What the task asks.
Below are records to be copied exactly; their pictures are to be omitted.

---------- Data to process ----------

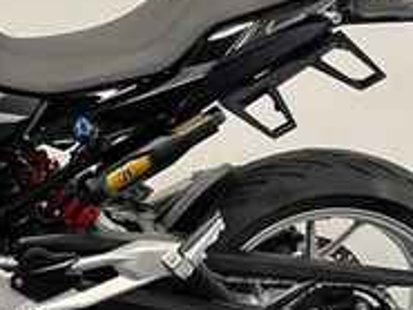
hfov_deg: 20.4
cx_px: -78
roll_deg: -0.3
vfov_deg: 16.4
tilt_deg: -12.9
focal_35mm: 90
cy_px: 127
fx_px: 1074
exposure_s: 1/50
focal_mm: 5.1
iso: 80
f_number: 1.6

----------

Exercise output.
hfov_deg: 20.4
cx_px: -78
roll_deg: -0.3
vfov_deg: 16.4
tilt_deg: -12.9
focal_35mm: 90
cy_px: 127
fx_px: 1074
exposure_s: 1/50
focal_mm: 5.1
iso: 80
f_number: 1.6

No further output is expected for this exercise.